Consignes.
1) Répondez brièvement aux questions suivantes à partir du texte sur la restauration de la coque :
(a) Quelle institution a mis la coque à disposition de Sequana ?
(b) En quel bois est faite la coque ?
(c) De quelle firme provient la transmission du safran ?
2) Recopiez fidèlement le passage du texte sur la restauration de la coque qui commence aux mots « Pendant que le » et s'arrête après « chaque pièce ! ».

Sequana DODGERS - Coque en stock

Pendant que le moteur Lycoming entamait son grand périple, la coque était mise à disposition de Sequana par le Musée de la Batellerie, en la personne de son Conservateur Monsieur Laurent Roblin. En passant de Conflans-Ste Honorine à l'Ile de Chatou (12 juillet dernier), les " DODGERS ", nous les appelons ainsi, ne purent résister longtemps : conscients d'intervenir sur une pièce de musée, ils commencèrent méthodiquement le démontage du runabout, en repérant scrupuleusement chaque pièce !

Dès que ce fut possible, le décapage extérieur débuta. Il s'agissait plus d'un " épluchage " vu les nombreuses couches de peinture. Mais nous avons gagné au "grattage" (bravo à Guy d'Houilles !) : la peau à peine ridée apparaît bien vite laissant présager un résultat exceptionnel pour la finition. Toute nue, cette coque en acajou du Honduras, avec étrave, quille et bouchains en chêne blanc d'Amérique, n'attend plus que l'avis des experts.

Puis vient la plongée dans les entrailles du "monstre" , les plaques d'identité - souvent bien cachées - livraient leurs secrets : plaque du fabricant, Dodge Newsport News V.A., du motoriste , Powered by Lycoming, et de l'importateur français, nous éclairaient sur ses origines.

Tous les organes de direction, de transmission et de propulsion furent soigneusement démontés et nettoyés des dépôts que le temps avait accumulés, nous laissant souvent admiratifs et songeurs ; le tuyau d'échappement en cuivre rouge, le safran en bronze avec sa transmission surdimensionnée venant de la prestigieuse firme "Duesenberg", l'ensemble propulsif en acier et bronze, font entrevoir un résultat final prometteur !

Quelques problèmes surgissent : le tableau de bord profondément encastré demande un sérieux "brainstorming". L'obstacle enfin franchi, les instruments de bord sont déposés avec minutie et patience, en répertoriant bien les circuits électriques compliqués, en câbles d'époque défiant toutes les normes européennes !

Fiches fournies.
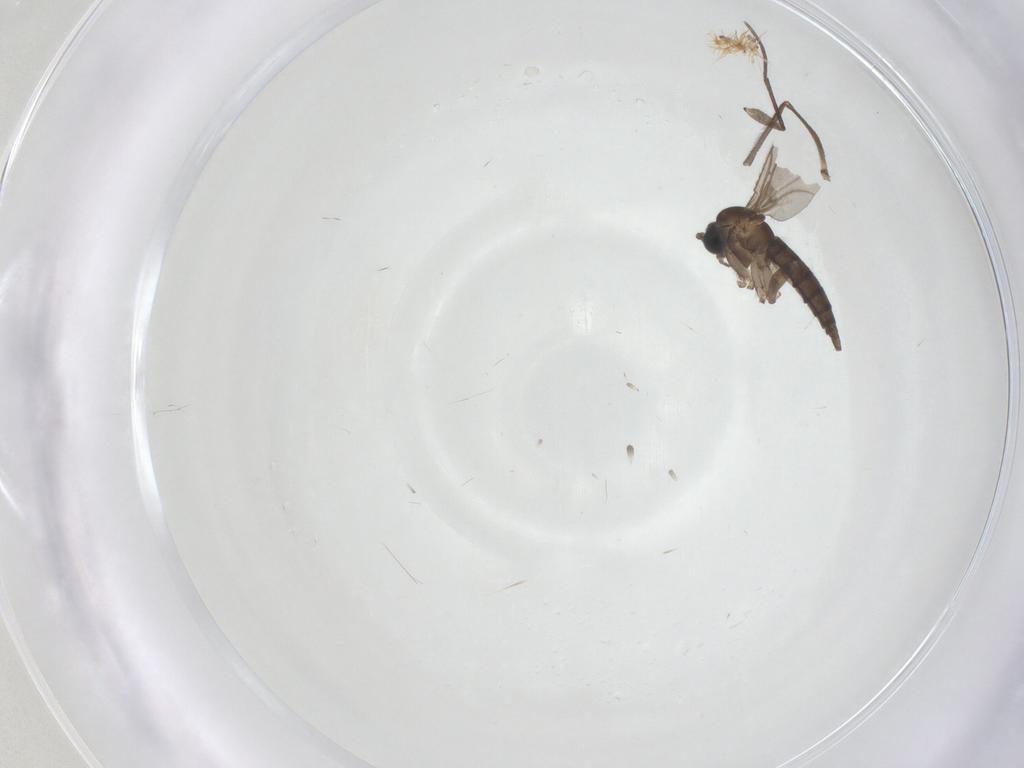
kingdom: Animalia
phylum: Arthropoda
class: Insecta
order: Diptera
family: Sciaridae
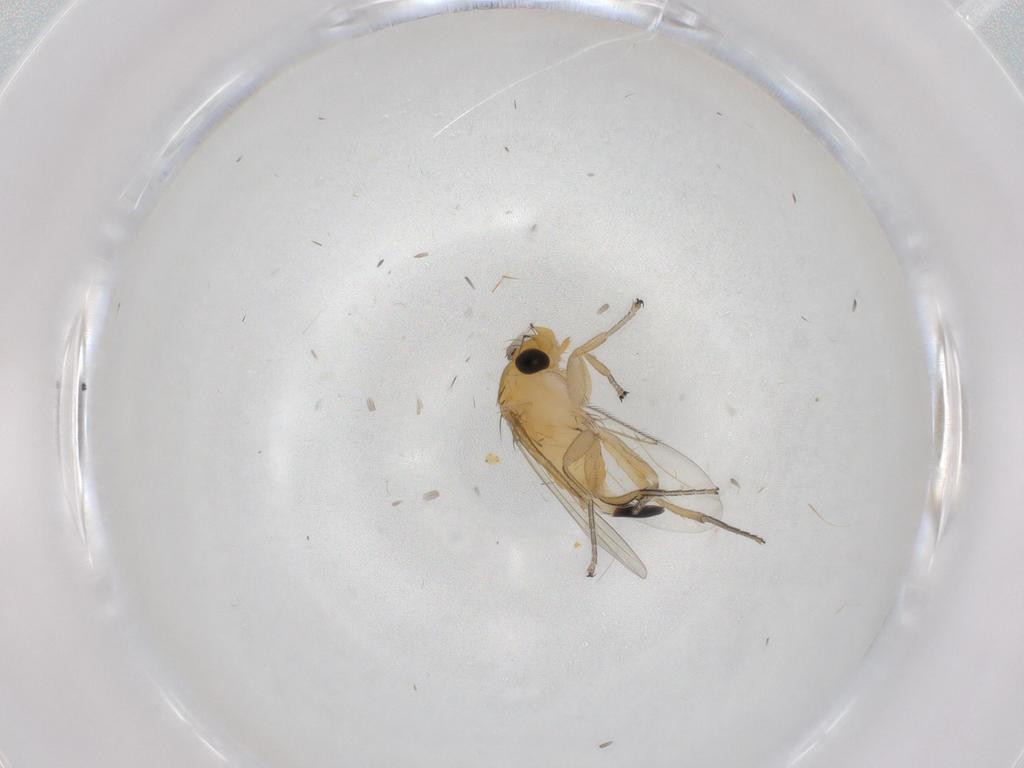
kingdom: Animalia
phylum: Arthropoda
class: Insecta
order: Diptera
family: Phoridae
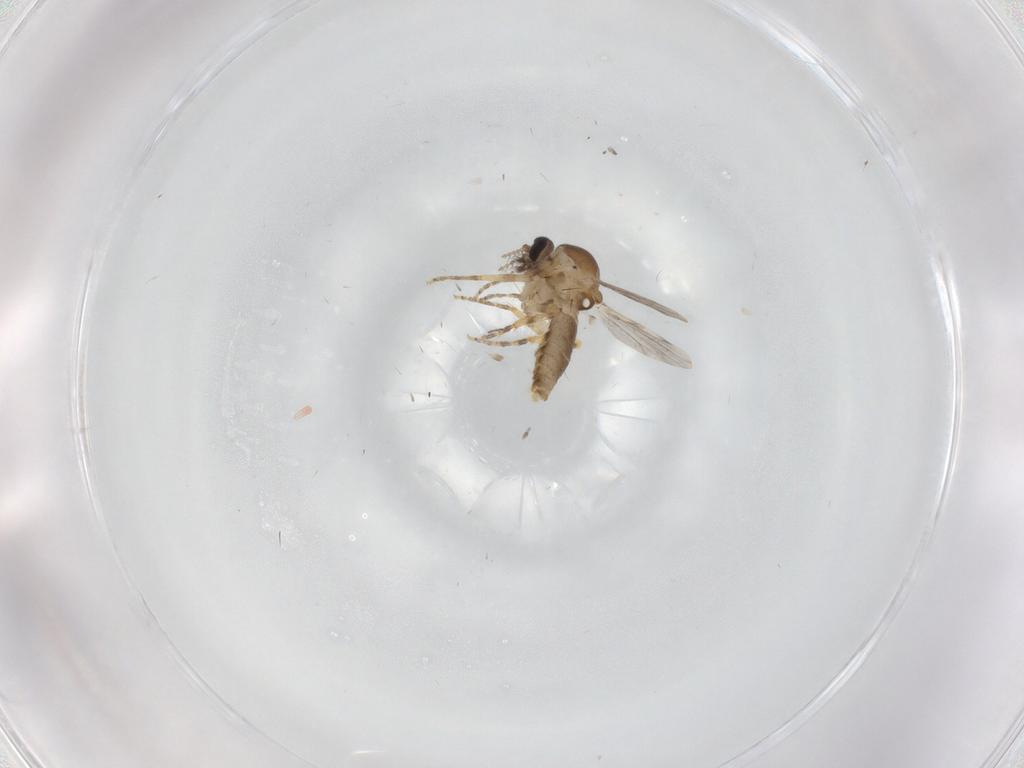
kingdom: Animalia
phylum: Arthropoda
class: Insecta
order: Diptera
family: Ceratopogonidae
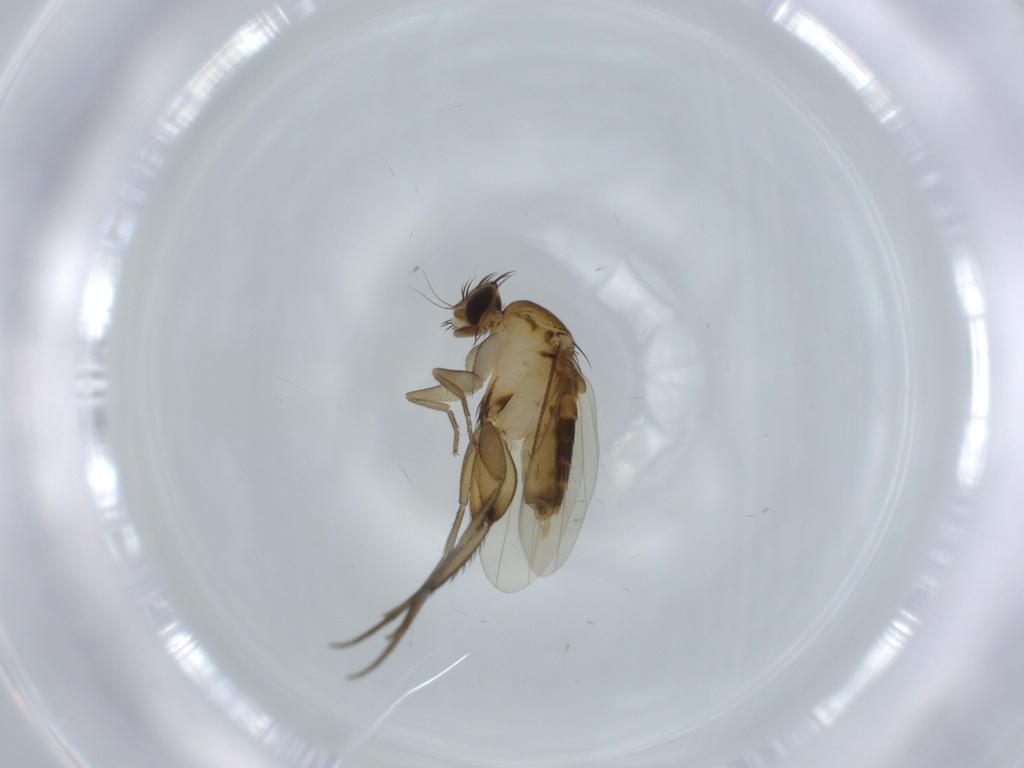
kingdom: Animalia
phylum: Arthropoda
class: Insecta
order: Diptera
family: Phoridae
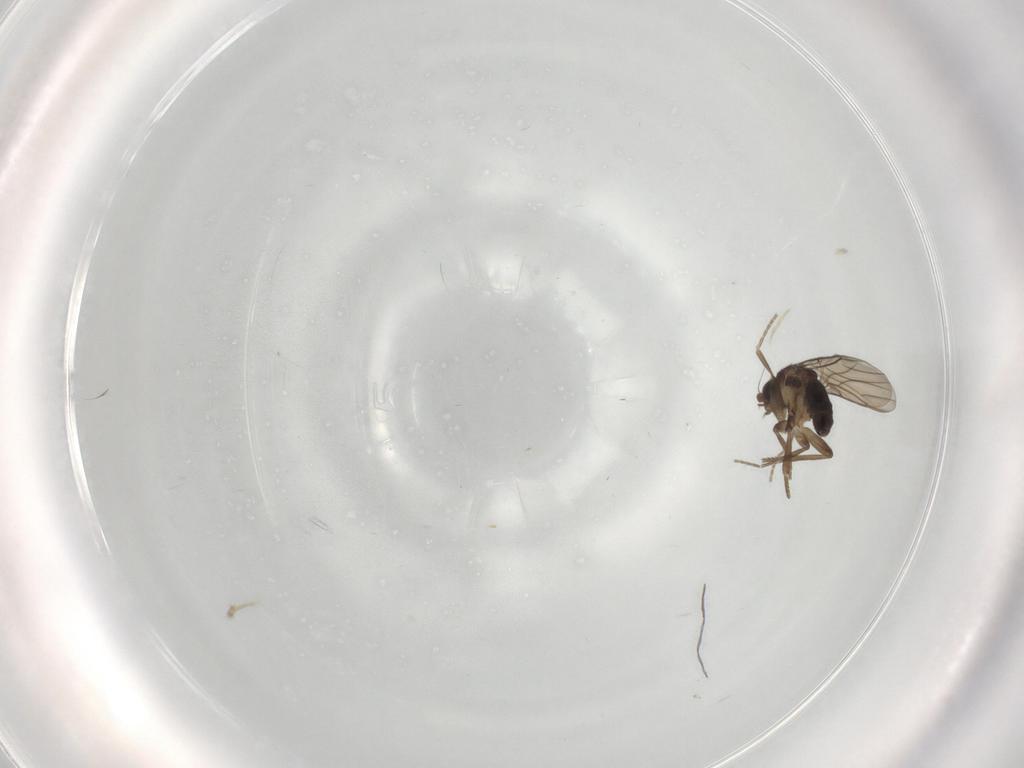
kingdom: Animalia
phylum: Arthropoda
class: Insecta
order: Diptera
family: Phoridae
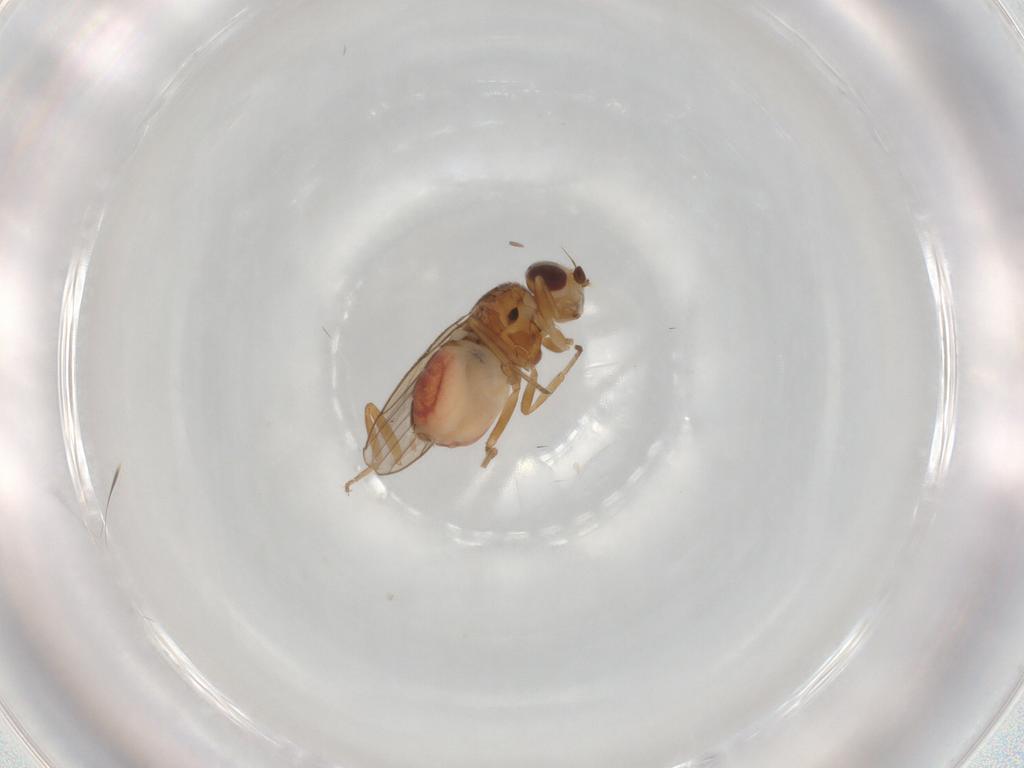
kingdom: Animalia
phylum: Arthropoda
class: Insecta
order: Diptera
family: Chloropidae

Corrigé.
1)
(a) Le Musée de la Batellerie, en la personne de son Conservateur, Monsieur Laurent Roblin.
(b) En acajou du Honduras.
(c) De la firme « Duesenberg ».

2)
Pendant que le moteur Lycoming entamait son grand périple, la coque était mise à disposition de Sequana par le Musée de la Batellerie, en la personne de son Conservateur Monsieur Laurent Roblin. En passant de Conflans-Ste Honorine à l'Ile de Chatou (12 juillet dernier), les " DODGERS ", nous les appelons ainsi, ne purent résister longtemps : conscients d'intervenir sur une pièce de musée, ils commencèrent méthodiquement le démontage du runabout, en repérant scrupuleusement chaque pièce !